LOOK: Photographer risks safety to take haunting pictures of abandoned Japanese towns

  • A Malaysian photographer snuck into Fukushima exclusion zone to take chilling pictures of the abandoned city
  • The entire population of Fukushima was immediately evacuated after being struck by an earthquake and tsunami that led to a nuclear meltdown
  • The photos were posted to spread awareness of the danger of nuclear energy
Image from Keow Wee Loong's Facebook page
Image from Keow Wee Loong’s Facebook page

5 years after suffering from a devastating nuclear meltdown, the city of Fukushima in Japan remained untouched and uninhabited.

The entire city was evacuated after a 9.0 magnitude earthquake and tsunami struck the east coast of Japan which caused a nuclear disaster on Fukushima in 2011. Since then, the area has been declared as an ‘exclusion zone’ by Japanese government in fear of radiation contamination.

A Malaysian photographer claims to have snuck past authorities barricading Fukushima to give the world a glimpse of what has been dubbed as Japan’s Chernobyl.

Slipping past authorities and not wearing any protective gear other than a gas mask, Bangkok-based photographer Keow Wee Loong explored the deserted towns of Tomioka, Okuma, Namie and Futaba in the Fukushima exclusion zone.

Image from Keow Wee Loong's Facebook page
Image from Keow Wee Loong’s Facebook page

“Have you ever had a dream that you are the only person left on the planet?

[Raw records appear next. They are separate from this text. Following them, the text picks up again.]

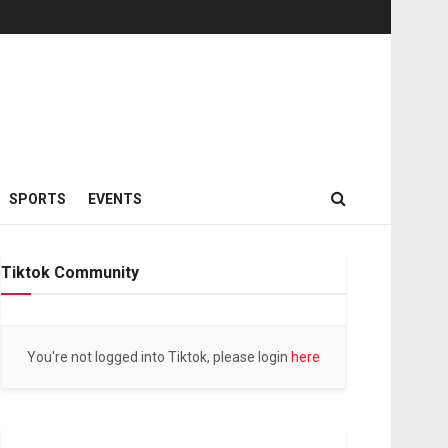
SPORTS
EVENTS
Tiktok Community
You're not logged into Tiktok, please login
here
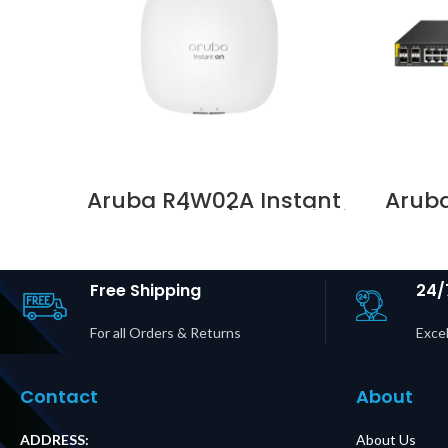
Aruba R4W02A Instant
Arub
On AP22 (RW) 2×2 Wi-Fi
Clas
6 Indoor Access Point
Switc
Supplier in Dubai UAE
Free Shipping
24/
For all Orders & Returns
Excel
Contact
About
ADDRESS:
About Us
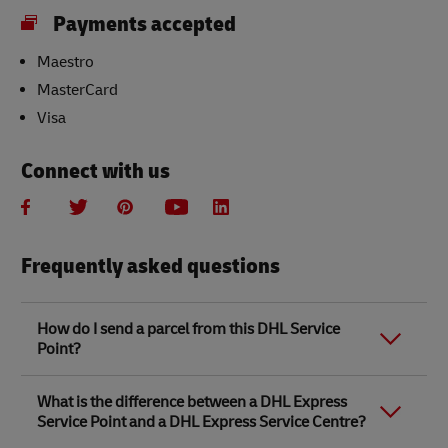
Payments accepted
Maestro
MasterCard
Visa
Connect with us
Frequently asked questions
How do I send a parcel from this DHL Service
Point?
Link Opens in New Tab
Link Opens in New Tab
When you send a parcel with DHL Service Point, we
What is the difference between a DHL Express
recommend
completing your parcel details online
to
Service Point and a DHL Express Service Centre?
save time when in store. Once you have completed
your parcel details, you will receive a confirmation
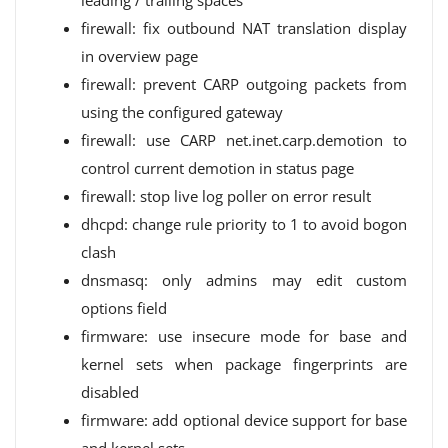
leading / trailing spaces
firewall: fix outbound NAT translation display
in overview page
firewall: prevent CARP outgoing packets from
using the configured gateway
firewall: use CARP net.inet.carp.demotion to
control current demotion in status page
firewall: stop live log poller on error result
dhcpd: change rule priority to 1 to avoid bogon
clash
dnsmasq: only admins may edit custom
options field
firmware: use insecure mode for base and
kernel sets when package fingerprints are
disabled
firmware: add optional device support for base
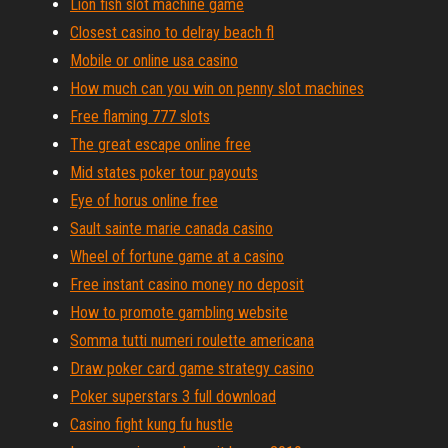
Lion fish slot machine game
Closest casino to delray beach fl
Mobile or online usa casino
How much can you win on penny slot machines
Free flaming 777 slots
The great escape online free
Mid states poker tour payouts
Eye of horus online free
Sault sainte marie canada casino
Wheel of fortune game at a casino
Free instant casino money no deposit
How to promote gambling website
Somma tutti numeri roulette americana
Draw poker card game strategy casino
Poker superstars 3 full download
Casino fight kung fu hustle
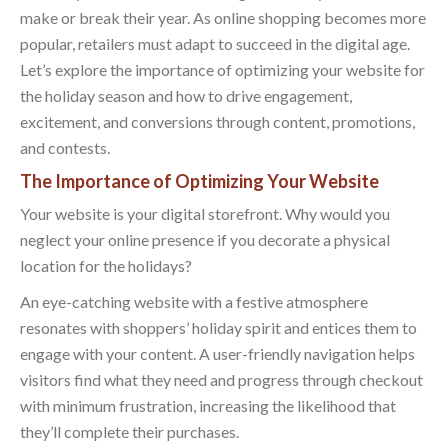
make or break their year. As online shopping becomes more
popular, retailers must adapt to succeed in the digital age.
Let’s explore the importance of optimizing your website for
the holiday season and how to drive engagement,
excitement, and conversions through content, promotions,
and contests.
The Importance of Optimizing Your Website
Your website is your digital storefront. Why would you
neglect your online presence if you decorate a physical
location for the holidays?
An eye-catching website with a festive atmosphere
resonates with shoppers’ holiday spirit and entices them to
engage with your content. A user-friendly navigation helps
visitors find what they need and progress through checkout
with minimum frustration, increasing the likelihood that
they’ll complete their purchases.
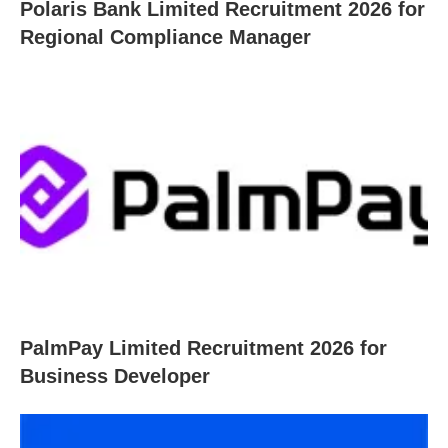
Polaris Bank Limited Recruitment 2026 for
Regional Compliance Manager
PalmPay Limited Recruitment 2026 for
Business Developer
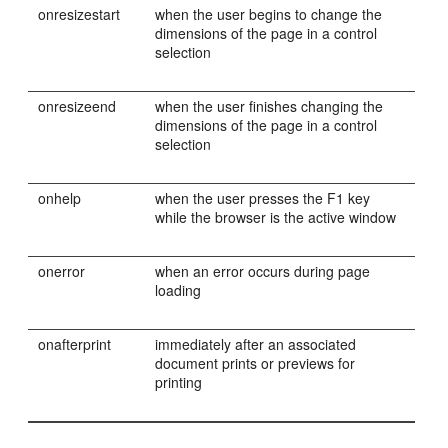
onresizestart
when the user begins to change the
dimensions of the page in a control
selection
onresizeend
when the user finishes changing the
dimensions of the page in a control
selection
onhelp
when the user presses the F1 key
while the browser is the active window
onerror
when an error occurs during page
loading
onafterprint
immediately after an associated
document prints or previews for
printing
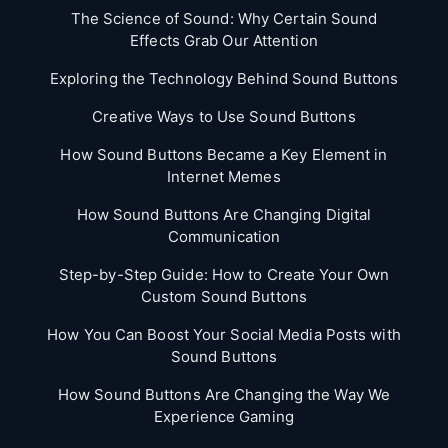
The Science of Sound: Why Certain Sound
Effects Grab Our Attention
Exploring the Technology Behind Sound Buttons
Creative Ways to Use Sound Buttons
How Sound Buttons Became a Key Element in
Internet Memes
How Sound Buttons Are Changing Digital
Communication
Step-by-Step Guide: How to Create Your Own
Custom Sound Buttons
How You Can Boost Your Social Media Posts with
Sound Buttons
How Sound Buttons Are Changing the Way We
Experience Gaming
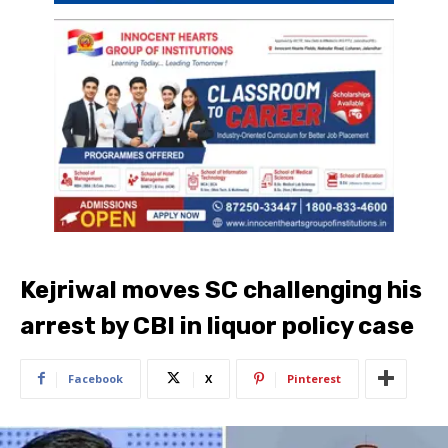
Kejriwal moves SC challenging his
arrest by CBI in liquor policy case
Facebook
X
Pinterest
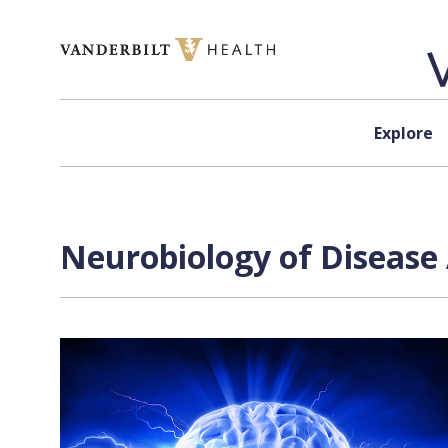
Skip to content
Explore
Neurobiology of Disease 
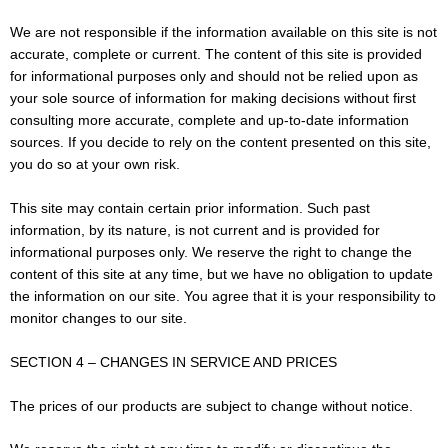
We are not responsible if the information available on this site is not
accurate, complete or current. The content of this site is provided
for informational purposes only and should not be relied upon as
your sole source of information for making decisions without first
consulting more accurate, complete and up-to-date information
sources. If you decide to rely on the content presented on this site,
you do so at your own risk.
This site may contain certain prior information. Such past
information, by its nature, is not current and is provided for
informational purposes only. We reserve the right to change the
content of this site at any time, but we have no obligation to update
the information on our site. You agree that it is your responsibility to
monitor changes to our site.
SECTION 4 – CHANGES IN SERVICE AND PRICES
The prices of our products are subject to change without notice.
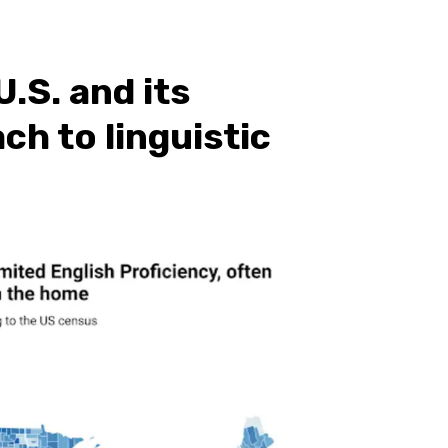
.S. and its
h to linguistic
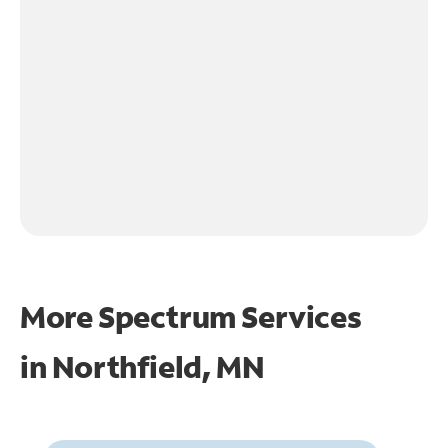
More Spectrum Services
in
Northfield, MN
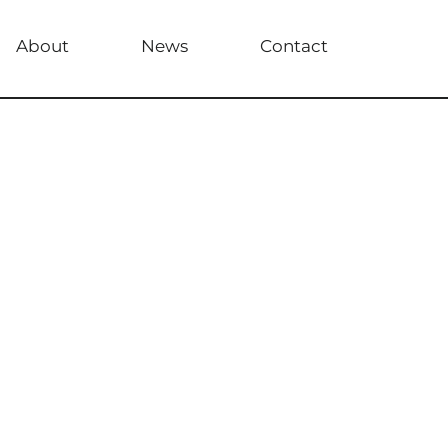
About
News
Contact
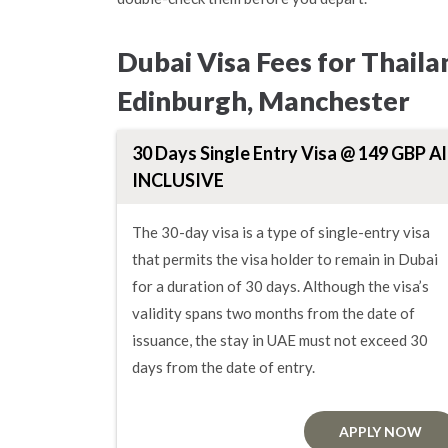
Dubai Visa Fees for Thail
Edinburgh, Manchester
30 Days Single Entry Visa @ 149 GBP Al
INCLUSIVE
The 30-day visa is a type of single-entry visa
that permits the visa holder to remain in Dubai
for a duration of 30 days. Although the visa’s
validity spans two months from the date of
issuance, the stay in UAE must not exceed 30
days from the date of entry.
APPLY NOW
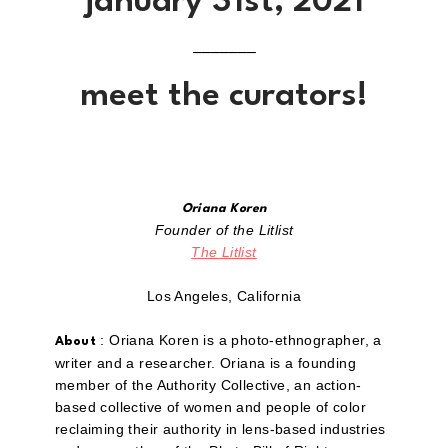
january 31st, 2021
–––––––
meet the curators!
Oriana Koren
Founder of the Litlist
The Litlist
Los Angeles, California
: Oriana Koren is a photo-ethnographer, a
About
writer and a researcher. Oriana is a founding
member of the Authority Collective, an action-
based collective of women and people of color
reclaiming their authority in lens-based industries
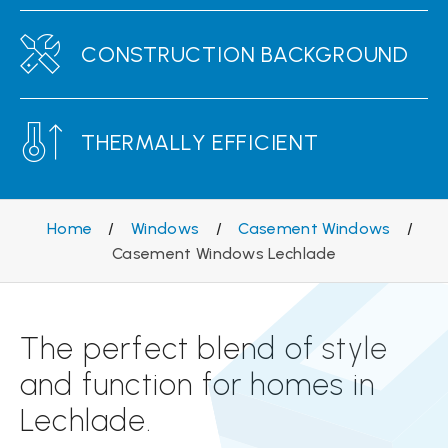
CONSTRUCTION BACKGROUND
THERMALLY EFFICIENT
Home
/
Windows
/
Casement Windows
/
Casement Windows Lechlade
The perfect blend of style
and function for homes in
Lechlade.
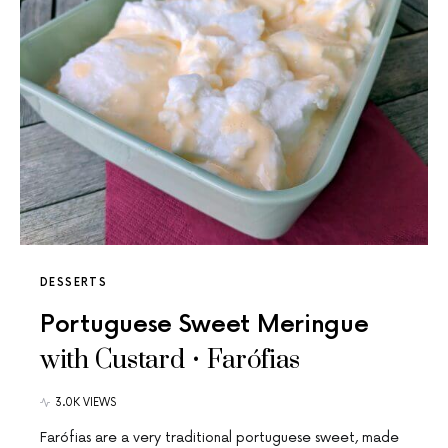
DESSERTS
Portuguese Sweet Meringue
with Custard • Farófias
3.0K VIEWS
Farófias are a very traditional portuguese sweet, made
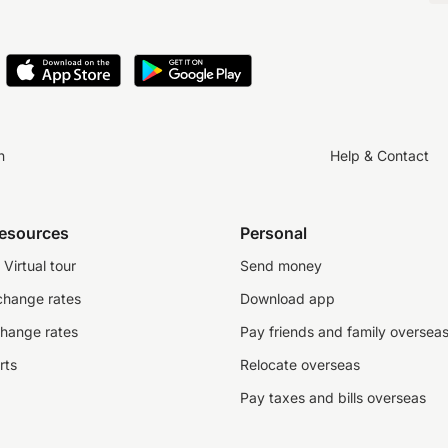
n
Help & Contact
resources
Personal
Virtual tour
Send money
change rates
Download app
change rates
Pay friends and family oversea
rts
Relocate overseas
Pay taxes and bills overseas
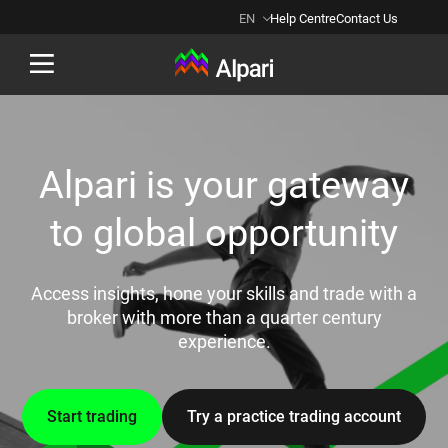
EN
Help Centre
Contact Us
Back
Alpari is your gateway
to global opportunity
Access insights, hone your skills and trade with a
broker with more than a quarter century
experience.
Start trading
Try a practice trading account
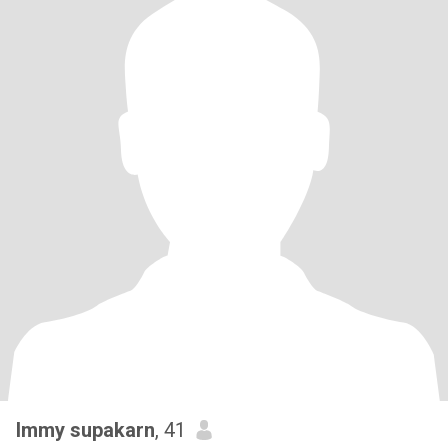
Immy supakarn
, 41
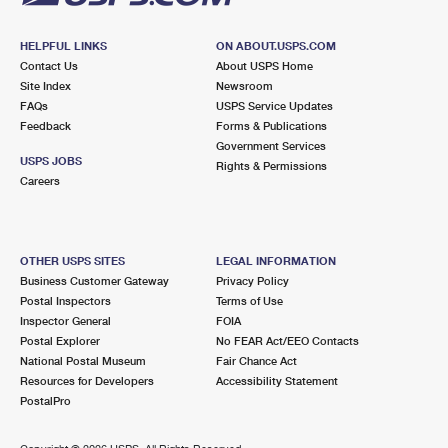
HELPFUL LINKS
ON ABOUT.USPS.COM
Contact Us
About USPS Home
Site Index
Newsroom
FAQs
USPS Service Updates
Feedback
Forms & Publications
Government Services
USPS JOBS
Rights & Permissions
Careers
OTHER USPS SITES
LEGAL INFORMATION
Business Customer Gateway
Privacy Policy
Postal Inspectors
Terms of Use
Inspector General
FOIA
Postal Explorer
No FEAR Act/EEO Contacts
National Postal Museum
Fair Chance Act
Resources for Developers
Accessibility Statement
PostalPro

Arriving in the exclusion zone is similar to that,” he told CNN.

“This was one of the creepiest things I have ever seen. I have been to many places, but nothing like Fukushima. The traffic lights are still operating but there are no cars around. It all reminded me of the movie I Am Legend, like stepping foot into a post-apocalyptic city,” he said.

Loong described the chilling scene where everything was left exactly as is when more than 150,000 people evacuated the town, turning the area into a strange time capsule. Unsold merchandises sitting on shelves, magazines dating back to 2011, and clothes in the drier were among the many things the urban explorer found.

Image from Keow Wee Loong's Facebook page
Image from Keow Wee Loong’s Facebook page

“The radiation level is still very high in the red zone. Not many people seen this town for the last 5 years. I found food, money, gold, laptop and other valuables in the red zone. I’m amazed that nobody looted this town clean,” he said in a Facebook post.

Loong shared that the purpose of his excursion is to spread awareness of the danger in using nuclear energy.

He wrote: “This is the devastating effects of using nuclear energy. The radiation leak at the red zone from the Fukushima Daiichi power plant is damaging the environment and marine life in the Pacific Ocean.”